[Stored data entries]
↓

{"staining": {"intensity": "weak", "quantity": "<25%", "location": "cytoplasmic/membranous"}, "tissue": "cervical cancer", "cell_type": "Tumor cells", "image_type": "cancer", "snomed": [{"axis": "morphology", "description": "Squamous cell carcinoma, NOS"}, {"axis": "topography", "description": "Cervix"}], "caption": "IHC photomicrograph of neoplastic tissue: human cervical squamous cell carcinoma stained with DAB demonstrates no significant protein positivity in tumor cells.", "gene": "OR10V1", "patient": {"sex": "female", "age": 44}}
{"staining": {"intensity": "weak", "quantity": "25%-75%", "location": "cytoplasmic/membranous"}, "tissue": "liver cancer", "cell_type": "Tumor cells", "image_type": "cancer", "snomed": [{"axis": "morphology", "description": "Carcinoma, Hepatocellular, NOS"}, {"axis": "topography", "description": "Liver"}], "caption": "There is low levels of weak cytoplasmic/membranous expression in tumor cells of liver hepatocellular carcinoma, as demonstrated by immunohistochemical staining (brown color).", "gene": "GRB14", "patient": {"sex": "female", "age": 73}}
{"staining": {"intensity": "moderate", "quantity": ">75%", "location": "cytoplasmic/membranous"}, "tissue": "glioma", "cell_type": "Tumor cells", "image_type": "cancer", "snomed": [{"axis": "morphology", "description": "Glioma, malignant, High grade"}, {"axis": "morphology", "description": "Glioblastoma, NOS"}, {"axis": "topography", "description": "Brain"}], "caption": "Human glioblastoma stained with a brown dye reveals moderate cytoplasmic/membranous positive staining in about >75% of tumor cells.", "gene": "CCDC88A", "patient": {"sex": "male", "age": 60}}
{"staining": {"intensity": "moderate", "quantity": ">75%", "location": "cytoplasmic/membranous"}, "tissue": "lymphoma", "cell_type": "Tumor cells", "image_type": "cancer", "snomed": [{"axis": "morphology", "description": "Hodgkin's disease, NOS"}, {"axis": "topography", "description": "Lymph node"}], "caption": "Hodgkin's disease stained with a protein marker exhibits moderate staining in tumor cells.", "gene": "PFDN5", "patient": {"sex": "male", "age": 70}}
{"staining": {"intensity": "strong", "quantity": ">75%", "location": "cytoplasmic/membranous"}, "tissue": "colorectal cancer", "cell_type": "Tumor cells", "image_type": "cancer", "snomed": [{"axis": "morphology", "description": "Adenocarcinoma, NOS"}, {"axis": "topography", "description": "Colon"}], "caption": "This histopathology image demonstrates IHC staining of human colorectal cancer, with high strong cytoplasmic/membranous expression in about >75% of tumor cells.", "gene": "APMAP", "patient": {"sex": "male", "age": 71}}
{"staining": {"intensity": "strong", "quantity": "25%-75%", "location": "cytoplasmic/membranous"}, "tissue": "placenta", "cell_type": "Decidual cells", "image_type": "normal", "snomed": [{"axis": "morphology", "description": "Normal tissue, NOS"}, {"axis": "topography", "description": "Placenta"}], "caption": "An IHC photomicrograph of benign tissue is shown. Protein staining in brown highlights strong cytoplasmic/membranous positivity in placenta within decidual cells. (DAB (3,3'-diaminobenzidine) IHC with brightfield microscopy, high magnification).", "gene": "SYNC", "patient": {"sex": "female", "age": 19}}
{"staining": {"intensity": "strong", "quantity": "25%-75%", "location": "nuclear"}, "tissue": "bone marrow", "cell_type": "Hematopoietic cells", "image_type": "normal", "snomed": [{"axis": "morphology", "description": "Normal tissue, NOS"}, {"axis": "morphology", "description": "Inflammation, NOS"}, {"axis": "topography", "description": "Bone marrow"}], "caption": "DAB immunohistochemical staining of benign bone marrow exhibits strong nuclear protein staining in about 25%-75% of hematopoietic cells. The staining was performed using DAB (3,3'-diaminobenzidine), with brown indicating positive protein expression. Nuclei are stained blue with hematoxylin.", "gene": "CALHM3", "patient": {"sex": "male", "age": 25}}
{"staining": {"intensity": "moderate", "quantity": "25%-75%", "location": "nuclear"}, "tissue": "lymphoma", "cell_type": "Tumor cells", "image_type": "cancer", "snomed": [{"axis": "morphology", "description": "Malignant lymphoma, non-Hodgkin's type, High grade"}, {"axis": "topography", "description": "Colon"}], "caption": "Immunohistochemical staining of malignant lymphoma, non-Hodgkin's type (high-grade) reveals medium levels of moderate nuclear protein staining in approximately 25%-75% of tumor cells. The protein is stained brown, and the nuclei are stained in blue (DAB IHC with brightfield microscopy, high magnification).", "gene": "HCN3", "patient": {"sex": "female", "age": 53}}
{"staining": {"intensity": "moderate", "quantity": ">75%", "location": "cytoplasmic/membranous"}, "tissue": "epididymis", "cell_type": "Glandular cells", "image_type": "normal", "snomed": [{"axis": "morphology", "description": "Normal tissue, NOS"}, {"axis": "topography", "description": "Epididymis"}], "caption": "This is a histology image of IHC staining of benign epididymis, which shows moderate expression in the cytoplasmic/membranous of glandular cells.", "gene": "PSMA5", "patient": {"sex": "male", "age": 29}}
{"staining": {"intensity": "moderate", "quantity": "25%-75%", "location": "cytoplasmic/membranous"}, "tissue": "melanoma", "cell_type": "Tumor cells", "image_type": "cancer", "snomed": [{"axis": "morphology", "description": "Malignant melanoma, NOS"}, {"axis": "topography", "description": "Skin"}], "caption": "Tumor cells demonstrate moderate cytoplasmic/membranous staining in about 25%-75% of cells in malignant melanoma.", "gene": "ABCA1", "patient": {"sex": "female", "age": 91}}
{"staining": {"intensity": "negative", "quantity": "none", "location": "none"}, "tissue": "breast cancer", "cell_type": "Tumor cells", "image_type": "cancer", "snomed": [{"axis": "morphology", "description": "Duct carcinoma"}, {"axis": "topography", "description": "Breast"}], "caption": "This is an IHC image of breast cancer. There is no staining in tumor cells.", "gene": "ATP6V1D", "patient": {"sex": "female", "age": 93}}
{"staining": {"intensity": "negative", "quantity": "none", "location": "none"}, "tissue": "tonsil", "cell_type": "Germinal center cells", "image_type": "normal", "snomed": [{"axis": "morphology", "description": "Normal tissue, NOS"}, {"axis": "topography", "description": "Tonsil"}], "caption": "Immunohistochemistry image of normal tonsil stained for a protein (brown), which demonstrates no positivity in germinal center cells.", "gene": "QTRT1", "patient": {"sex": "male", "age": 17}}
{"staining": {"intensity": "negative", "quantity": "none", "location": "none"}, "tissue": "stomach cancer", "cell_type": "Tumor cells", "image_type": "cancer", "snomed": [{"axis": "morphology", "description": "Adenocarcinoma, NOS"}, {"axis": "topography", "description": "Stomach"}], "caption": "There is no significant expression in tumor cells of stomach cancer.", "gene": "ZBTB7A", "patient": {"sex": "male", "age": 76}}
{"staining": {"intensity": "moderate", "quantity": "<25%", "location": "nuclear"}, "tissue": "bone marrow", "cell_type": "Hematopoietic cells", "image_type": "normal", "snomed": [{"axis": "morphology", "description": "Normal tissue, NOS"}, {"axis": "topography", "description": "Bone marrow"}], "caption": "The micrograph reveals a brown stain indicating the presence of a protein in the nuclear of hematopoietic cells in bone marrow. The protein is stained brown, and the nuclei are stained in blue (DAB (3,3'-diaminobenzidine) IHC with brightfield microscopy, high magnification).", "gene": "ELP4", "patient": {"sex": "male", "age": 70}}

↑

Transcribe the entries above, every line exactly as it reads.

{"staining": {"intensity": "weak", "quantity": "<25%", "location": "cytoplasmic/membranous"}, "tissue": "cervical cancer", "cell_type": "Tumor cells", "image_type": "cancer", "snomed": [{"axis": "morphology", "description": "Squamous cell carcinoma, NOS"}, {"axis": "topography", "description": "Cervix"}], "caption": "IHC photomicrograph of neoplastic tissue: human cervical squamous cell carcinoma stained with DAB demonstrates no significant protein positivity in tumor cells.", "gene": "OR10V1", "patient": {"sex": "female", "age": 44}}
{"staining": {"intensity": "weak", "quantity": "25%-75%", "location": "cytoplasmic/membranous"}, "tissue": "liver cancer", "cell_type": "Tumor cells", "image_type": "cancer", "snomed": [{"axis": "morphology", "description": "Carcinoma, Hepatocellular, NOS"}, {"axis": "topography", "description": "Liver"}], "caption": "There is low levels of weak cytoplasmic/membranous expression in tumor cells of liver hepatocellular carcinoma, as demonstrated by immunohistochemical staining (brown color).", "gene": "GRB14", "patient": {"sex": "female", "age": 73}}
{"staining": {"intensity": "moderate", "quantity": ">75%", "location": "cytoplasmic/membranous"}, "tissue": "glioma", "cell_type": "Tumor cells", "image_type": "cancer", "snomed": [{"axis": "morphology", "description": "Glioma, malignant, High grade"}, {"axis": "morphology", "description": "Glioblastoma, NOS"}, {"axis": "topography", "description": "Brain"}], "caption": "Human glioblastoma stained with a brown dye reveals moderate cytoplasmic/membranous positive staining in about >75% of tumor cells.", "gene": "CCDC88A", "patient": {"sex": "male", "age": 60}}
{"staining": {"intensity": "moderate", "quantity": ">75%", "location": "cytoplasmic/membranous"}, "tissue": "lymphoma", "cell_type": "Tumor cells", "image_type": "cancer", "snomed": [{"axis": "morphology", "description": "Hodgkin's disease, NOS"}, {"axis": "topography", "description": "Lymph node"}], "caption": "Hodgkin's disease stained with a protein marker exhibits moderate staining in tumor cells.", "gene": "PFDN5", "patient": {"sex": "male", "age": 70}}
{"staining": {"intensity": "strong", "quantity": ">75%", "location": "cytoplasmic/membranous"}, "tissue": "colorectal cancer", "cell_type": "Tumor cells", "image_type": "cancer", "snomed": [{"axis": "morphology", "description": "Adenocarcinoma, NOS"}, {"axis": "topography", "description": "Colon"}], "caption": "This histopathology image demonstrates IHC staining of human colorectal cancer, with high strong cytoplasmic/membranous expression in about >75% of tumor cells.", "gene": "APMAP", "patient": {"sex": "male", "age": 71}}
{"staining": {"intensity": "strong", "quantity": "25%-75%", "location": "cytoplasmic/membranous"}, "tissue": "placenta", "cell_type": "Decidual cells", "image_type": "normal", "snomed": [{"axis": "morphology", "description": "Normal tissue, NOS"}, {"axis": "topography", "description": "Placenta"}], "caption": "An IHC photomicrograph of benign tissue is shown. Protein staining in brown highlights strong cytoplasmic/membranous positivity in placenta within decidual cells. (DAB (3,3'-diaminobenzidine) IHC with brightfield microscopy, high magnification).", "gene": "SYNC", "patient": {"sex": "female", "age": 19}}
{"staining": {"intensity": "strong", "quantity": "25%-75%", "location": "nuclear"}, "tissue": "bone marrow", "cell_type": "Hematopoietic cells", "image_type": "normal", "snomed": [{"axis": "morphology", "description": "Normal tissue, NOS"}, {"axis": "morphology", "description": "Inflammation, NOS"}, {"axis": "topography", "description": "Bone marrow"}], "caption": "DAB immunohistochemical staining of benign bone marrow exhibits strong nuclear protein staining in about 25%-75% of hematopoietic cells. The staining was performed using DAB (3,3'-diaminobenzidine), with brown indicating positive protein expression. Nuclei are stained blue with hematoxylin.", "gene": "CALHM3", "patient": {"sex": "male", "age": 25}}
{"staining": {"intensity": "moderate", "quantity": "25%-75%", "location": "nuclear"}, "tissue": "lymphoma", "cell_type": "Tumor cells", "image_type": "cancer", "snomed": [{"axis": "morphology", "description": "Malignant lymphoma, non-Hodgkin's type, High grade"}, {"axis": "topography", "description": "Colon"}], "caption": "Immunohistochemical staining of malignant lymphoma, non-Hodgkin's type (high-grade) reveals medium levels of moderate nuclear protein staining in approximately 25%-75% of tumor cells. The protein is stained brown, and the nuclei are stained in blue (DAB IHC with brightfield microscopy, high magnification).", "gene": "HCN3", "patient": {"sex": "female", "age": 53}}
{"staining": {"intensity": "moderate", "quantity": ">75%", "location": "cytoplasmic/membranous"}, "tissue": "epididymis", "cell_type": "Glandular cells", "image_type": "normal", "snomed": [{"axis": "morphology", "description": "Normal tissue, NOS"}, {"axis": "topography", "description": "Epididymis"}], "caption": "This is a histology image of IHC staining of benign epididymis, which shows moderate expression in the cytoplasmic/membranous of glandular cells.", "gene": "PSMA5", "patient": {"sex": "male", "age": 29}}
{"staining": {"intensity": "moderate", "quantity": "25%-75%", "location": "cytoplasmic/membranous"}, "tissue": "melanoma", "cell_type": "Tumor cells", "image_type": "cancer", "snomed": [{"axis": "morphology", "description": "Malignant melanoma, NOS"}, {"axis": "topography", "description": "Skin"}], "caption": "Tumor cells demonstrate moderate cytoplasmic/membranous staining in about 25%-75% of cells in malignant melanoma.", "gene": "ABCA1", "patient": {"sex": "female", "age": 91}}
{"staining": {"intensity": "negative", "quantity": "none", "location": "none"}, "tissue": "breast cancer", "cell_type": "Tumor cells", "image_type": "cancer", "snomed": [{"axis": "morphology", "description": "Duct carcinoma"}, {"axis": "topography", "description": "Breast"}], "caption": "This is an IHC image of breast cancer. There is no staining in tumor cells.", "gene": "ATP6V1D", "patient": {"sex": "female", "age": 93}}
{"staining": {"intensity": "negative", "quantity": "none", "location": "none"}, "tissue": "tonsil", "cell_type": "Germinal center cells", "image_type": "normal", "snomed": [{"axis": "morphology", "description": "Normal tissue, NOS"}, {"axis": "topography", "description": "Tonsil"}], "caption": "Immunohistochemistry image of normal tonsil stained for a protein (brown), which demonstrates no positivity in germinal center cells.", "gene": "QTRT1", "patient": {"sex": "male", "age": 17}}
{"staining": {"intensity": "negative", "quantity": "none", "location": "none"}, "tissue": "stomach cancer", "cell_type": "Tumor cells", "image_type": "cancer", "snomed": [{"axis": "morphology", "description": "Adenocarcinoma, NOS"}, {"axis": "topography", "description": "Stomach"}], "caption": "There is no significant expression in tumor cells of stomach cancer.", "gene": "ZBTB7A", "patient": {"sex": "male", "age": 76}}
{"staining": {"intensity": "moderate", "quantity": "<25%", "location": "nuclear"}, "tissue": "bone marrow", "cell_type": "Hematopoietic cells", "image_type": "normal", "snomed": [{"axis": "morphology", "description": "Normal tissue, NOS"}, {"axis": "topography", "description": "Bone marrow"}], "caption": "The micrograph reveals a brown stain indicating the presence of a protein in the nuclear of hematopoietic cells in bone marrow. The protein is stained brown, and the nuclei are stained in blue (DAB (3,3'-diaminobenzidine) IHC with brightfield microscopy, high magnification).", "gene": "ELP4", "patient": {"sex": "male", "age": 70}}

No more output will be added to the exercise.